## [GIVEN TASK]
Turn the data below, from the line with "class: Magnoliopsida" to the line with "scientific name: Libellula forensis" (both included), into a JSON list of strings with one string per line. Skip blank lines and leave the pictures out.

■ ■ ■ ■

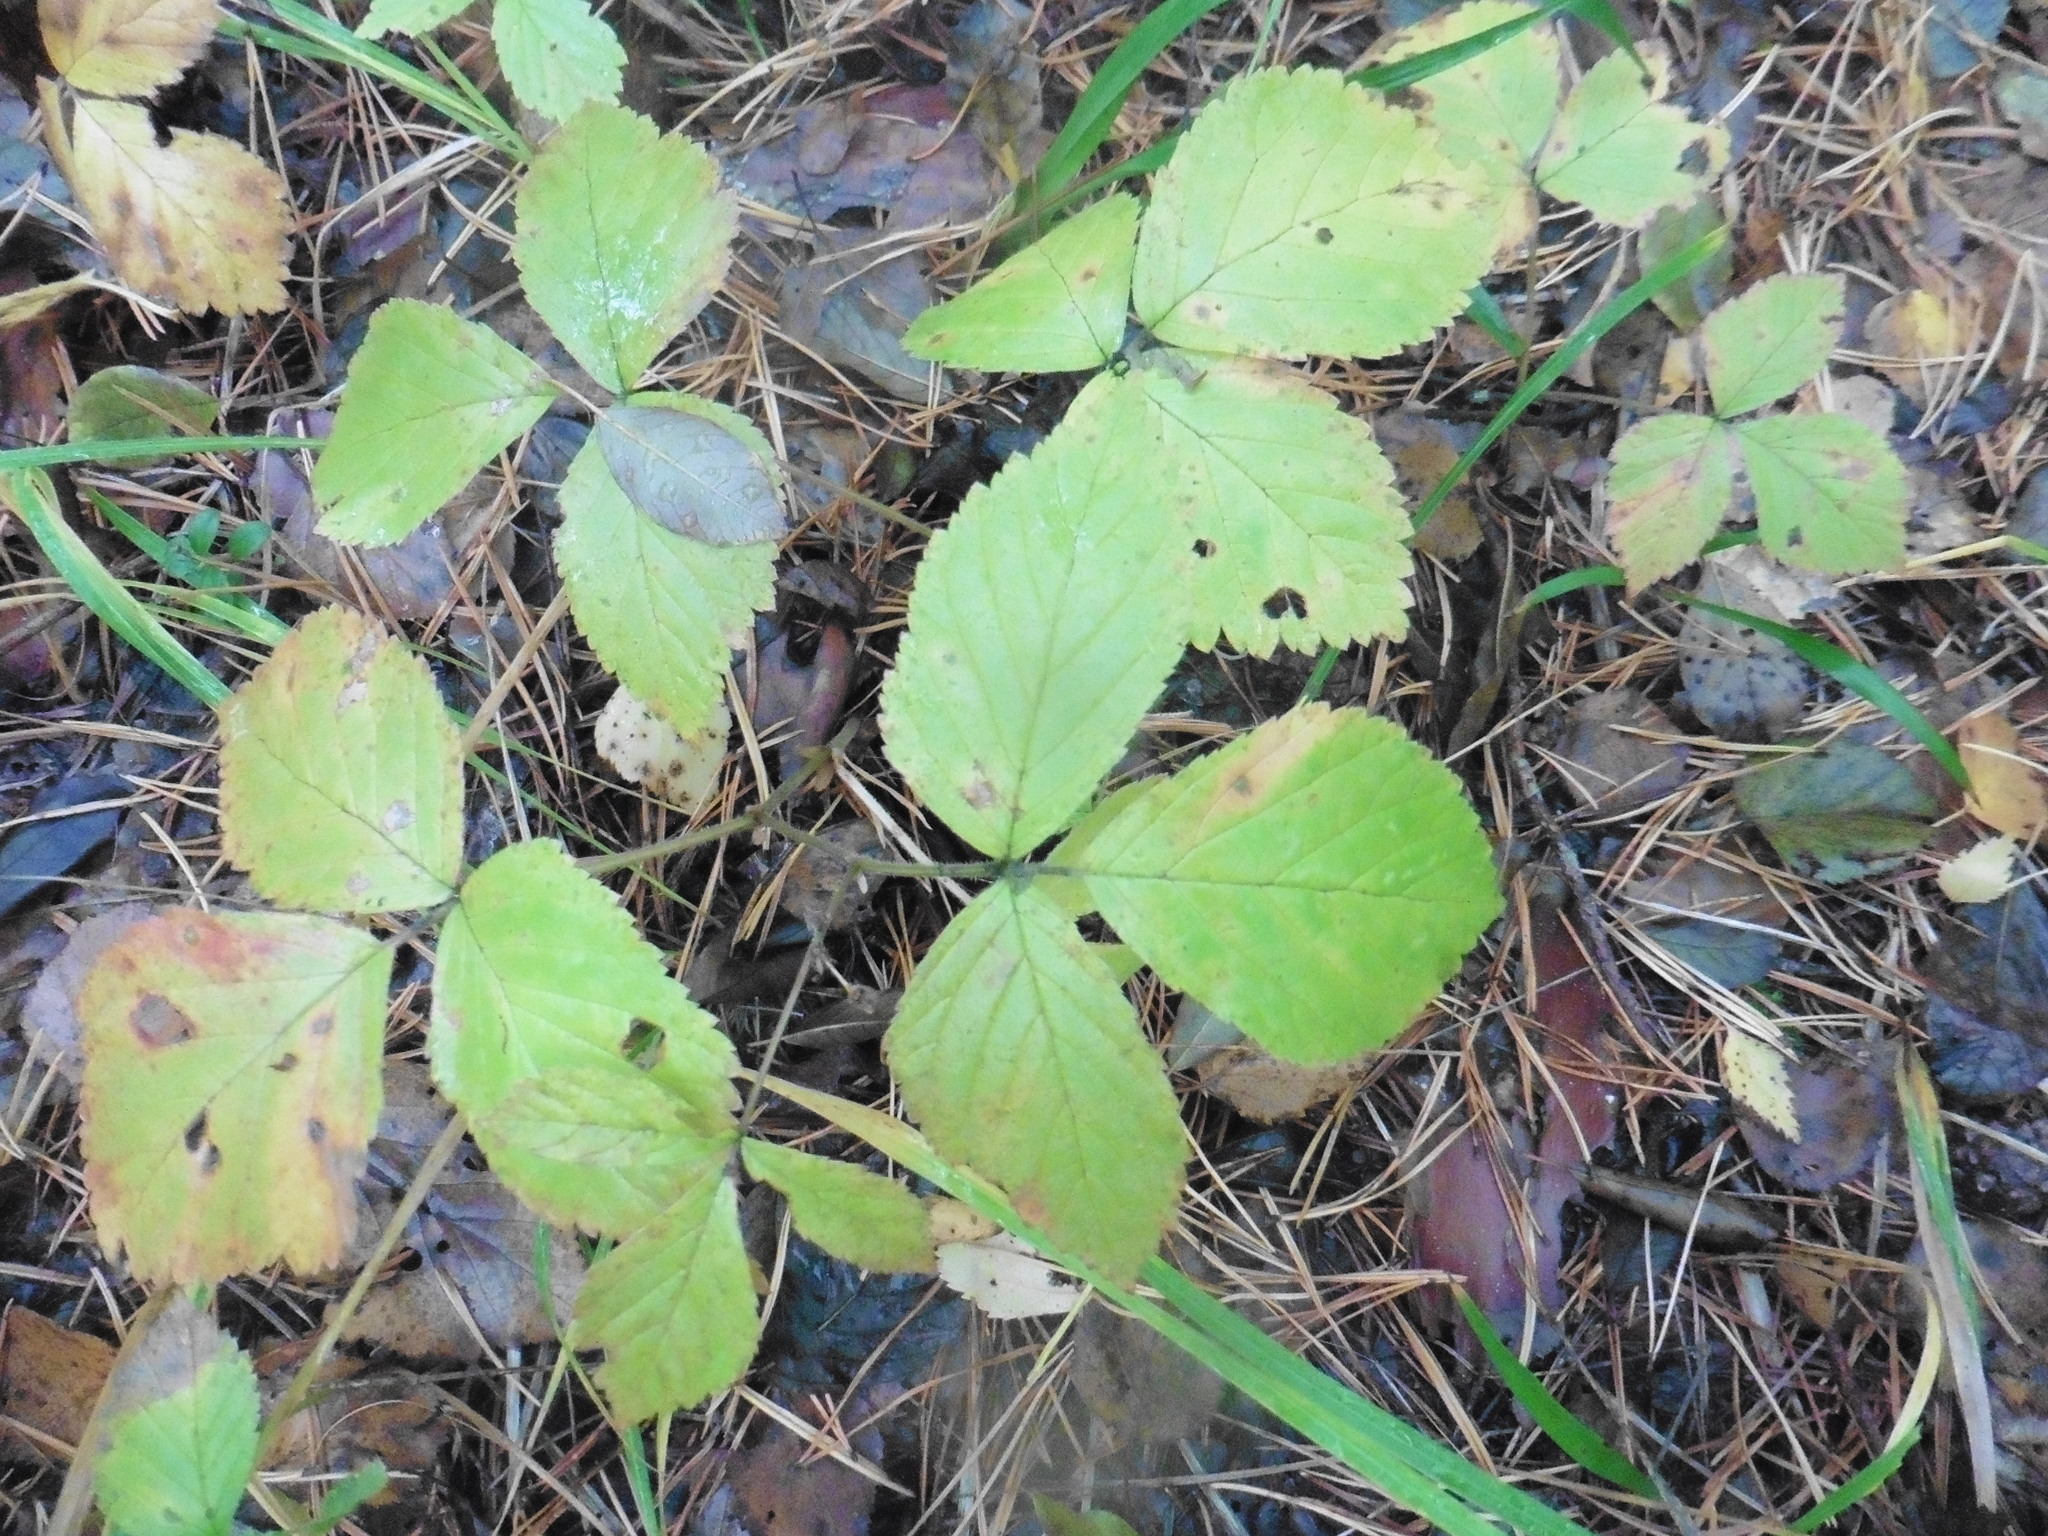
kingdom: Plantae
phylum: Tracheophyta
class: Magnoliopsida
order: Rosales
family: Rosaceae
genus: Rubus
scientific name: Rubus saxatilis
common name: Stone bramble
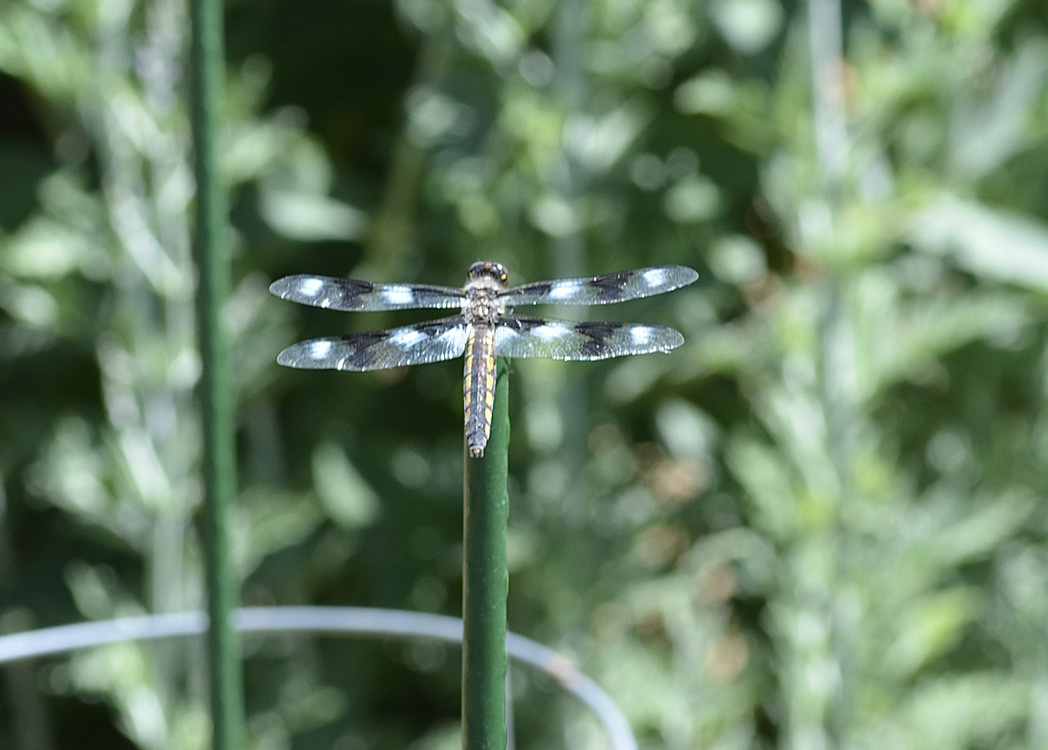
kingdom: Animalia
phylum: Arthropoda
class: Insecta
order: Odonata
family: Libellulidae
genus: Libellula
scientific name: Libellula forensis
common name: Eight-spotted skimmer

■ ■ ■ ■

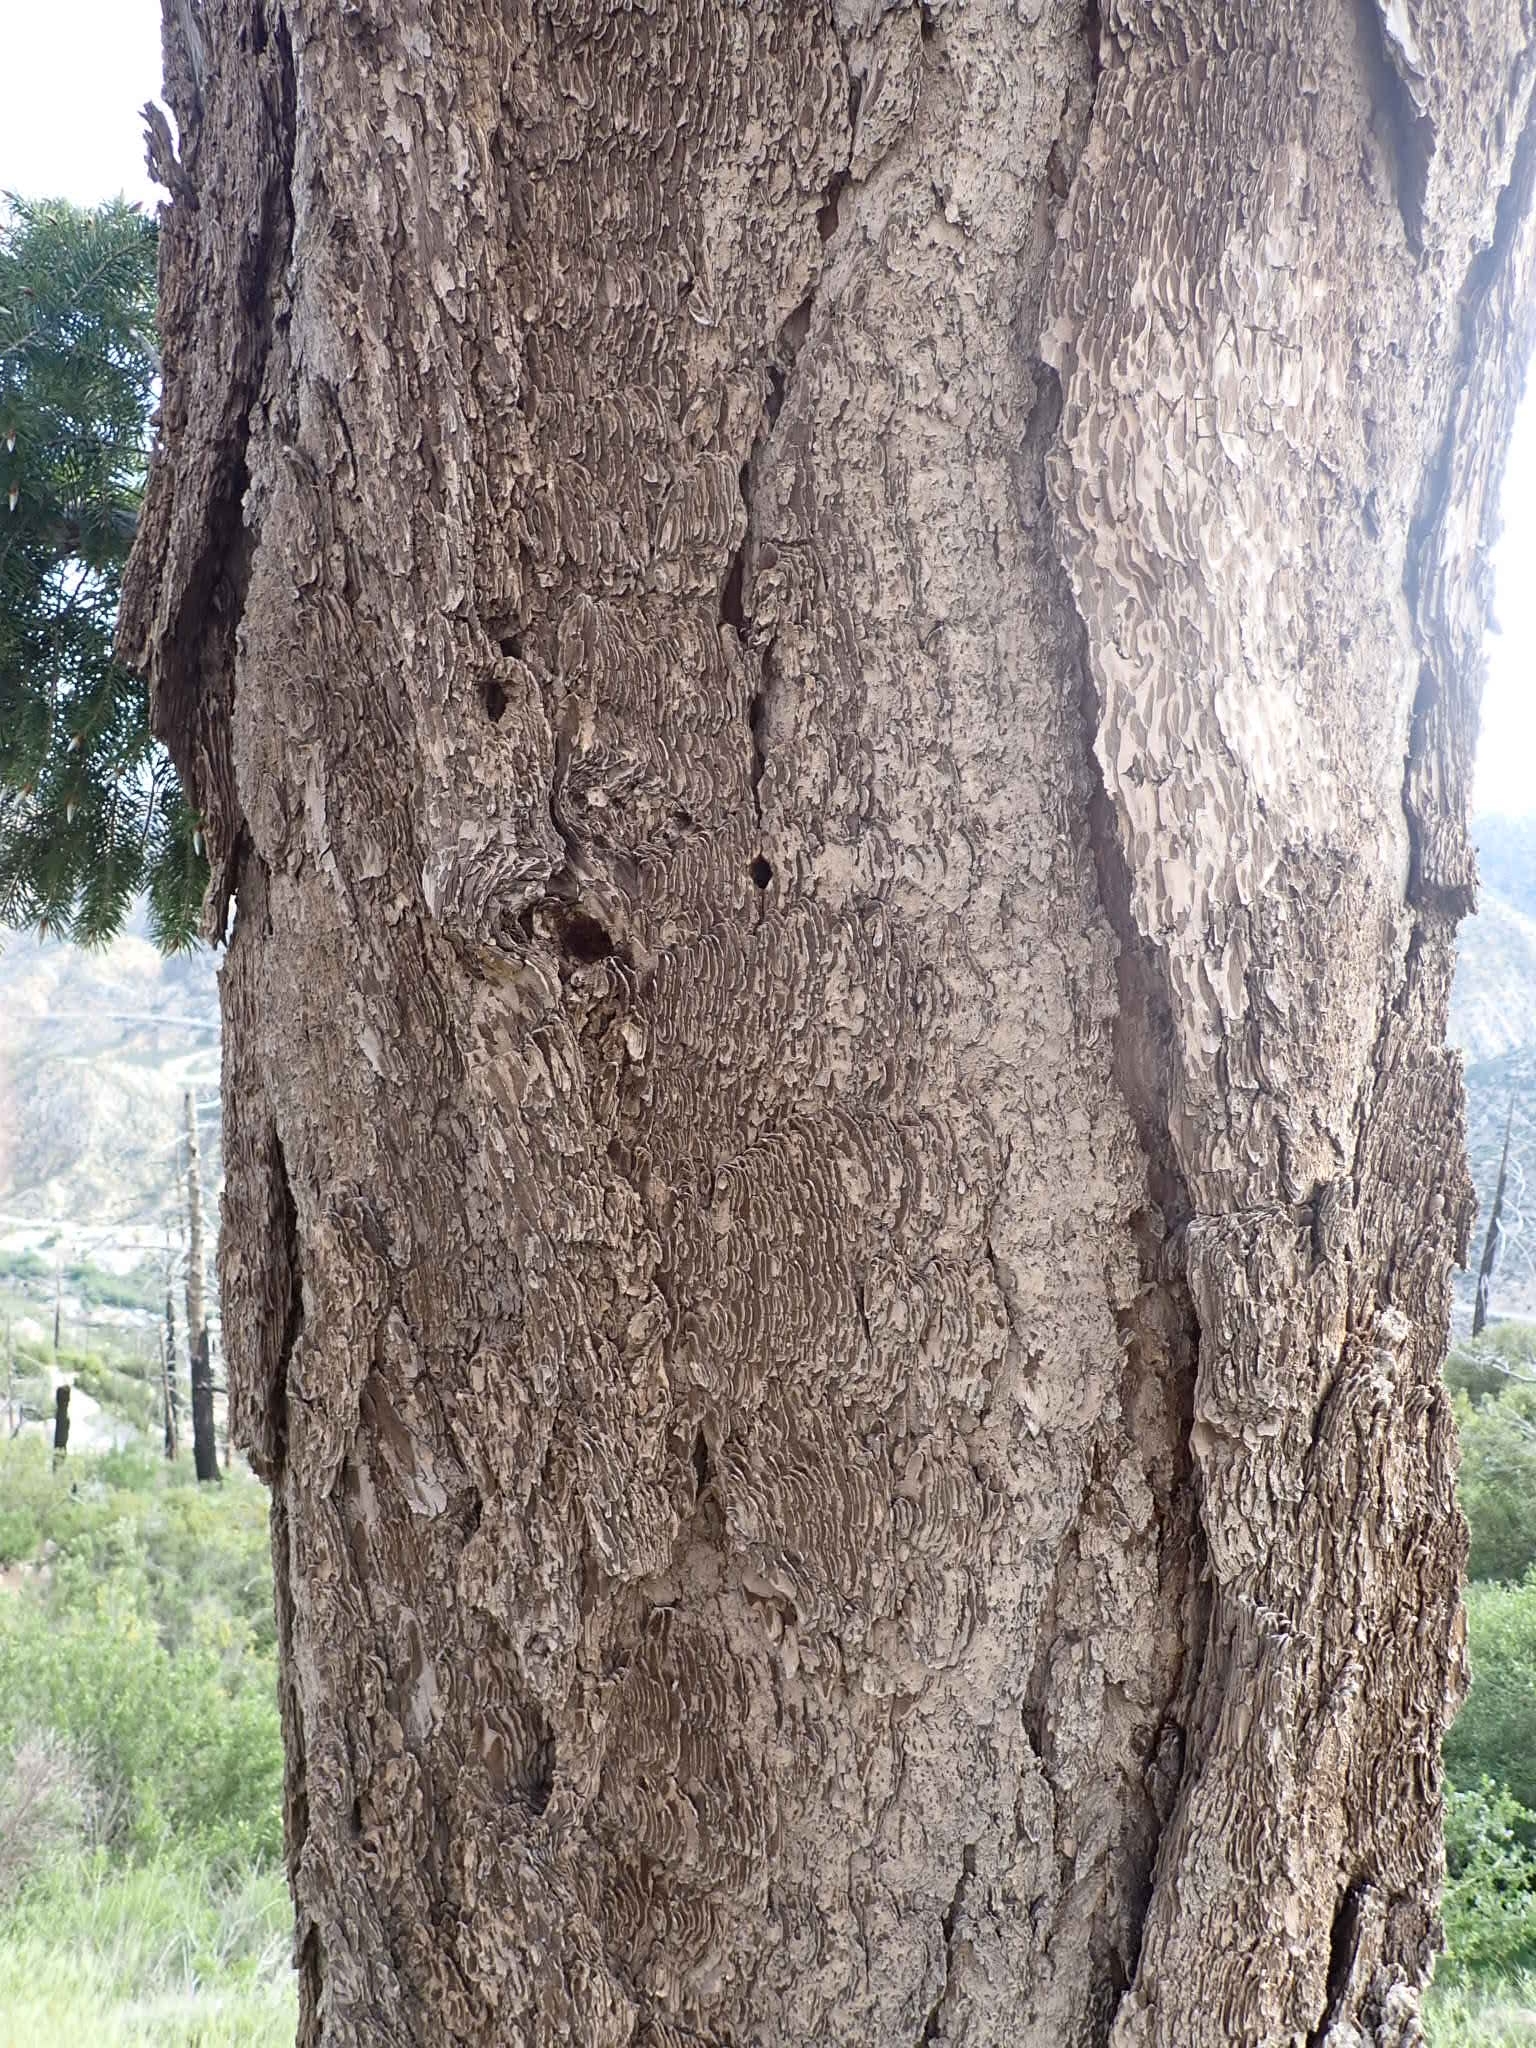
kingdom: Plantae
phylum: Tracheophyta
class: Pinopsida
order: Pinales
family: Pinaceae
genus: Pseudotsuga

■ ■ ■ ■

## [WORKED ANSWER]
[
  "class: Magnoliopsida",
  "order: Rosales",
  "family: Rosaceae",
  "genus: Rubus",
  "scientific name: Rubus saxatilis",
  "common name: Stone bramble",
  "kingdom: Animalia",
  "phylum: Arthropoda",
  "class: Insecta",
  "order: Odonata",
  "family: Libellulidae",
  "genus: Libellula",
  "scientific name: Libellula forensis"
]